In our continuing catechesis on Christian prayer, we now turn to the prayer of Jesus at the Last Supper, when our Lord instituted the Eucharist, the sacrament of his Body and Blood. Jesus’ gift of himself anticipates his sacrifice on the Cross and his glorious Resurrection. The Eucharist is the supreme prayer of Jesus and of his Church. At the Last Supper, with its overtones of the Passover and the commemoration of Israel’s liberation, Jesus’ prayer echoes the Hebrew berakah, which includes both thanksgiving and the gift of a blessing. His act of breaking the bread and offering the cup on the night before he died becomes the sign of his redemptive self-oblation in obedience to the Father’s will: he thus appears as the true paschal lamb who brings the ancient worship to fulfilment. Jesus’ prayer also invokes strength for his disciples, especially Peter (cf. Lk 22:31-32). May our celebration of the Eucharist, in obedience to Christ’s command, unite us more deeply to his prayer at the Last Supper and enable us, in union with him, to offer our lives ever more fully in sacrifice to the Father.

* * *

I greet the many school groups from the United States present at today’s Audience, including the deacons from Saint Paul’s Seminary in Minnesota. My greeting also goes to the students of Carmel College in New Zealand. I welcome the participants in the Interfaith Journey from Canada. Upon all the English-speaking visitors and their families I cordially invoke God’s abundant blessings!

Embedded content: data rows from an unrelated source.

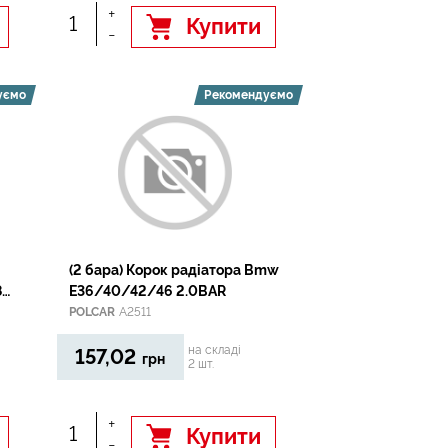
+
Купити
-
уємо
Рекомендуємо
(2 бара) Корок радiатора Bmw
8-
E36/40/42/46 2.0BAR
POLCAR
A2511
на складі
157,02
грн
2 шт.
+
Купити
-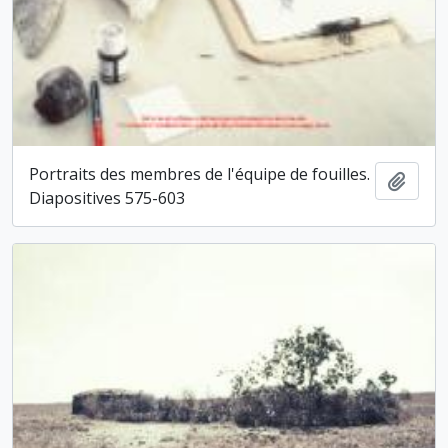
Portraits des membres de l'équipe de fouilles.
Ajout
Diapositives 575-603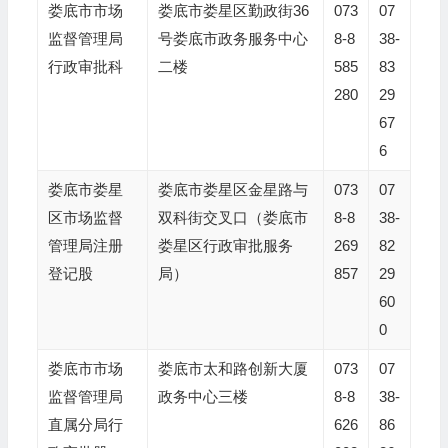
娄底市市场
娄底市娄星区勤政街36
073
07
监督管理局
号娄底市政务服务中心
8-8
38-
行政审批科
二楼
585
83
280
29
67
6
娄底市娄星
娄底市娄星区金星路与
073
07
区市场监督
双科街交叉口（娄底市
8-8
38-
管理局注册
娄星区行政审批服务
269
82
登记股
局）
857
29
60
0
娄底市市场
娄底市太和路创新大厦
073
07
监督管理局
政务中心三楼
8-8
38-
直属分局行
626
86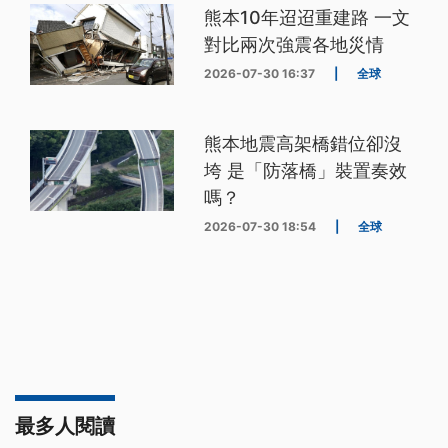
熊本10年迢迢重建路 一文
對比兩次強震各地災情
2026-07-30 16:37
|
全球
熊本地震高架橋錯位卻沒
垮 是「防落橋」裝置奏效
嗎？
2026-07-30 18:54
|
全球
最多人閱讀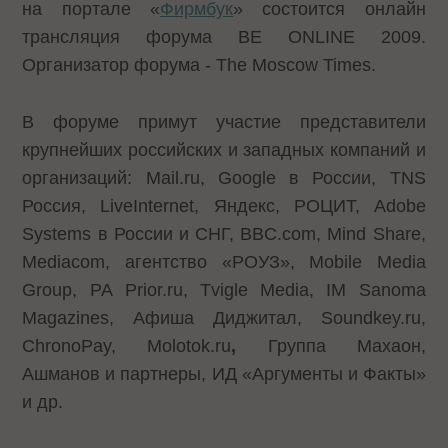
на портале «
Фирмбук
» состоится онлайн
трансляция форума BE ONLINE 2009.
Организатор форума - The Moscow Times.
В форуме примут участие представители
крупнейших российских и западных компаний и
организаций: Mail.ru, Google в России, TNS
Россия, LiveInternet, Яндекс, РОЦИТ, Adobe
Systems в России и СНГ, BBC.com, Mind Share,
Mediacom, агентство «РОУЗ», Mobile Media
Group, РА Prior.ru, Tvigle Media, IM Sanoma
Magazines, Афиша Диджитал, Soundkey.ru,
ChronoPay, Molotok.ru
,
Группа Махаон,
Ашманов и партнеры, ИД «Аргументы и Факты»
и др.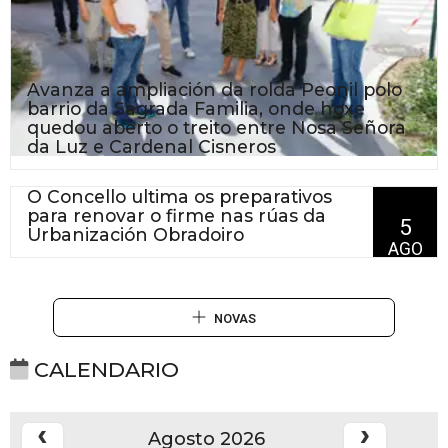
Avanza a ampliación da rolda Peonil polo
barrio da Sagrada Familia, onde hoxe
quedou aberto o treito entre Nosa Señora
da Luz e Cardenal Cisneros
O Concello ultima os preparativos
para renovar o firme nas rúas da
5
Urbanización Obradoiro
AGO
2026
NOVAS
CALENDARIO
Agosto 2026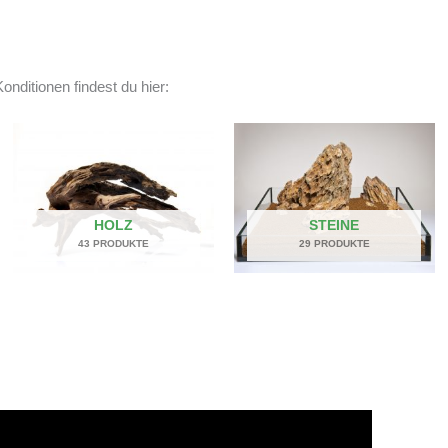
onditionen findest du hier:
HOLZ
STEINE
43 PRODUKTE
29 PRODUKTE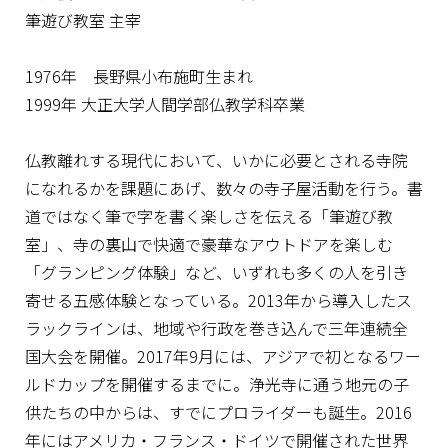
筆遊び教室 主宰
1976年 長野県小布施町生まれ
1999年 大正大学人間学部仏教学科卒業
仏教離れする現代において、いかに必要とされる寺院
になれるかを課題にあげ、数々の寺子屋活動を行う。書
道ではなく筆で字を書く楽しさを伝える「筆遊び教
室」、寺の裏山で快適で豪華なアウトドアを楽しむ
「グランピング体験」など、いずれも多くの人を引き
寄せる五感体験となっている。2013年から導入したス
ラックラインは、地域や行政を巻き込んで三年連続全
国大会を開催。2017年9月には、アジアで初となるワー
ルドカップを開催するまでに。浄光寺に通う地元の子
供たちの中からは、すでにプロライダーも誕生。2016
年にはアメリカ・フランス・ドイツで開催された世界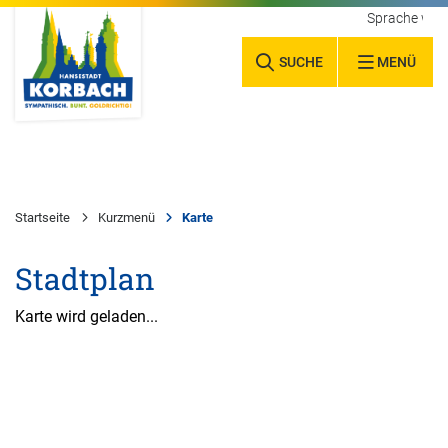
Sprache wäh
SUCHE
MENÜ
Startseite
Kurzmenü
Karte
Stadtplan
Karte wird geladen...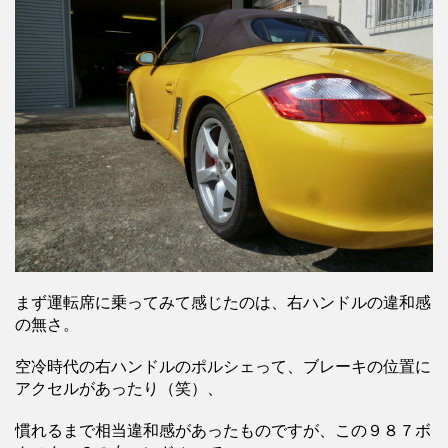
まず運転席に乗ってみて感じたのは、右ハンドルの違和感
の無さ。
空冷時代の右ハンドルのポルシェって、ブレーキの位置に
アクセルがあったり（笑）、
慣れるまで相当違和感があったものですが、この９８７ボ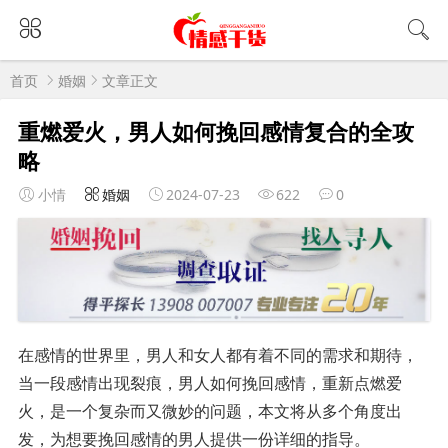
首页
婚姻
文章正文
重燃爱火，男人如何挽回感情复合的全攻
略
小情
婚姻
2024-07-23
622
0
在感情的世界里，男人和女人都有着不同的需求和期待，
当一段感情出现裂痕，男人如何挽回感情，重新点燃爱
火，是一个复杂而又微妙的问题，本文将从多个角度出
发，为想要挽回感情的男人提供一份详细的指导。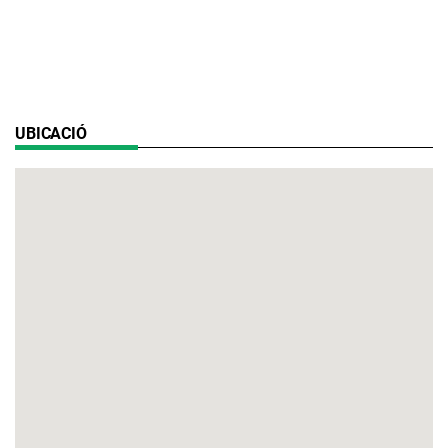
UBICACIÓ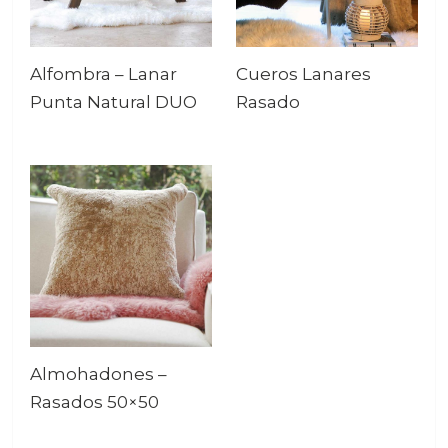
Alfombra – Lanar
Cueros Lanares
Punta Natural DUO
Rasado
Almohadones –
Rasados 50×50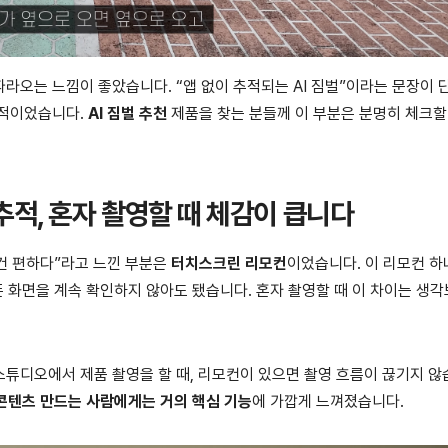
라오는 느낌이 좋았습니다. “앱 없이 추적되는 AI 짐벌”이라는 문장이 
상적이었습니다.
AI 짐벌 추천
제품을 찾는 분들께 이 부분은 분명히 체크할
추적, 혼자 촬영할 때 체감이 큽니다
 “이건 편하다”라고 느낀 부분은
터치스크린 리모컨
이었습니다. 이 리모컨 하
폰 화면을 계속 확인하지 않아도 됐습니다. 혼자 촬영할 때 이 차이는 생
튜디오에서 제품 촬영을 할 때, 리모컨이 있으면 촬영 흐름이 끊기지 않
콘텐츠 만드는 사람에게는 거의 핵심 기능
에 가깝게 느껴졌습니다.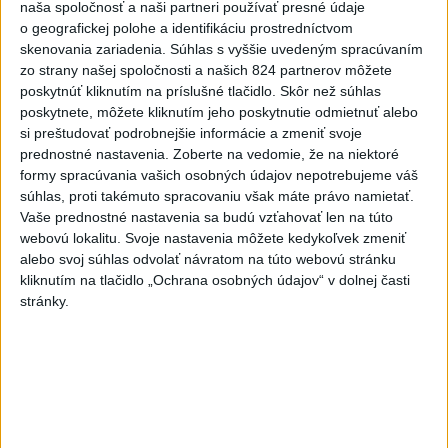
Najčítanejšie
naša spoločnosť a naši partneri používať presné údaje
o geografickej polohe a identifikáciu prostredníctvom
6h
24h
7d
skenovania zariadenia. Súhlas s vyššie uvedeným spracúvaním
zo strany našej spoločnosti a našich 824 partnerov môžete
Do Bulharska vnikol dron a vybuchol v
poskytnúť kliknutím na príslušné tlačidlo. Skôr než súhlas
1
poskytnete, môžete kliknutím jeho poskytnutie odmietnuť alebo
blízkosti hraníc s Rumunskom
si preštudovať podrobnejšie informácie a zmeniť svoje
prednostné nastavenia.
Zoberte na vedomie, že na niektoré
2
Na Kamzíku v Bratislave v sobotu otvoria nové Šantisko
formy spracúvania vašich osobných údajov nepotrebujeme váš
pre deti
súhlas, proti takémuto spracovaniu však máte právo namietať.
Vaše prednostné nastavenia sa budú vzťahovať len na túto
3
ČIASTOČNÉ ZATMENIE SLNKA: Pozorovať sa bude dať v
webovú lokalitu. Svoje nastavenia môžete kedykoľvek zmeniť
stredu
alebo svoj súhlas odvolať návratom na túto webovú stránku
kliknutím na tlačidlo „Ochrana osobných údajov“ v dolnej časti
4
V časti Košice-Krásna otvorili park pomenovaný po
stránky.
kňazovi Semivanovi
5
Prehliadka Smoleníc predstaví hradisko, zámok i prírodu
Malých Karpát
6
ÚPLNÉ ZATMENIE SLNKA: Časť Európy zahalí tma,
hrozia dôsledky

© Copyright 2012 - Libreria Editrice Vaticana

[In Italian, he said]:

Lastly, an affectionate thought goes to young people, to the sick and to newlyweds. The Feast of the Baptism of the Lord, which we celebrated last Sunday, offers us the opportunity to recall our own baptism. Dear young people, may you joyfully live out your belonging to the Church, which is the family of Jesus. Dear sick, may the grace of baptism alleviate your sufferings and move you to offer them to Christ for the salvation of mankind. And may you, dear newlyweds, who have now begun your married life together, establish your marriage upon faith, received as a gift on the day of your baptism.